» Requirement
Each record that follows is to be reproduced character for character, pictures excepted.

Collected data
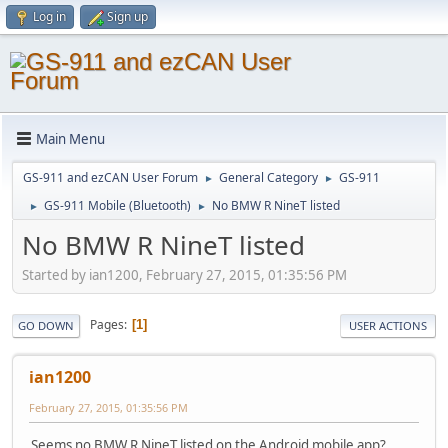
Log in
Sign up
Main Menu
GS-911 and ezCAN User Forum
General Category
GS-911
►
►
GS-911 Mobile (Bluetooth)
No BMW R NineT listed
►
►
No BMW R NineT listed
Started by ian1200, February 27, 2015, 01:35:56 PM
Pages
1
GO DOWN
USER ACTIONS
ian1200
February 27, 2015, 01:35:56 PM
Seems no BMW R NineT listed on the Android mobile app?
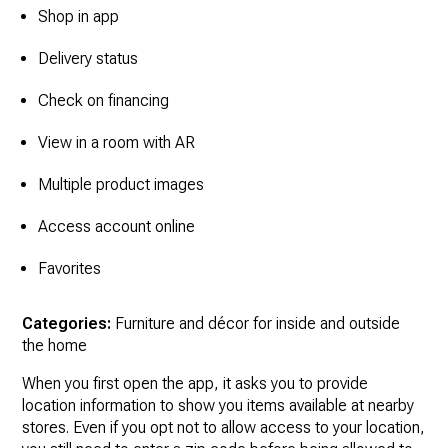
Shop in app
Delivery status
Check on financing
View in a room with AR
Multiple product images
Access account online
Favorites
Categories:
Furniture and décor for inside and outside
the home
When you first open the app, it asks you to provide
location information to show you items available at nearby
stores. Even if you opt not to allow access to your location,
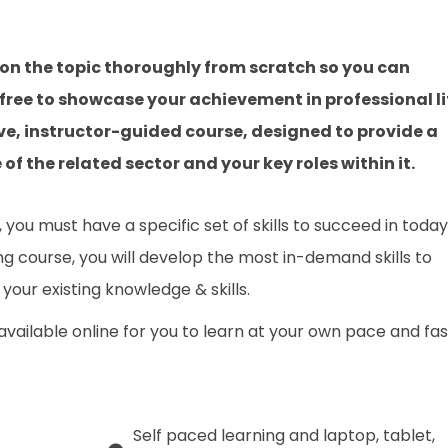
on the topic thoroughly from scratch so you can
 free to showcase your achievement in professional li
ve, instructor-guided course, designed to provide a
f the related sector and your key roles within it.
you must have a specific set of skills to succeed in today
ing course, you will develop the most in-demand skills to
your existing knowledge & skills.
 available online for you to learn at your own pace and fa
Self paced learning and laptop, tablet,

» Written solution
Log in
Sign up
Main Menu
GS-911 and ezCAN User Forum
General Category
GS-911
►
►
GS-911 Mobile (Bluetooth)
No BMW R NineT listed
►
►
No BMW R NineT listed
Started by ian1200, February 27, 2015, 01:35:56 PM
Pages
1
GO DOWN
USER ACTIONS
ian1200
February 27, 2015, 01:35:56 PM
Seems no BMW R NineT listed on the Android mobile app?
Shop in app
Delivery status
Check on financing
View in a room with AR
Multiple product images
Access account online
Favorites
Categories:
Furniture and décor for inside and outside
the home
When you first open the app, it asks you to provide
location information to show you items available at nearby
stores. Even if you opt not to allow access to your location,
on the topic thoroughly from scratch so you can
 free to showcase your achievement in professional li
ve, instructor-guided course, designed to provide a
f the related sector and your key roles within it.
you must have a specific set of skills to succeed in today
ing course, you will develop the most in-demand skills to
your existing knowledge & skills.
 available online for you to learn at your own pace and fa
Self paced learning and laptop, tablet,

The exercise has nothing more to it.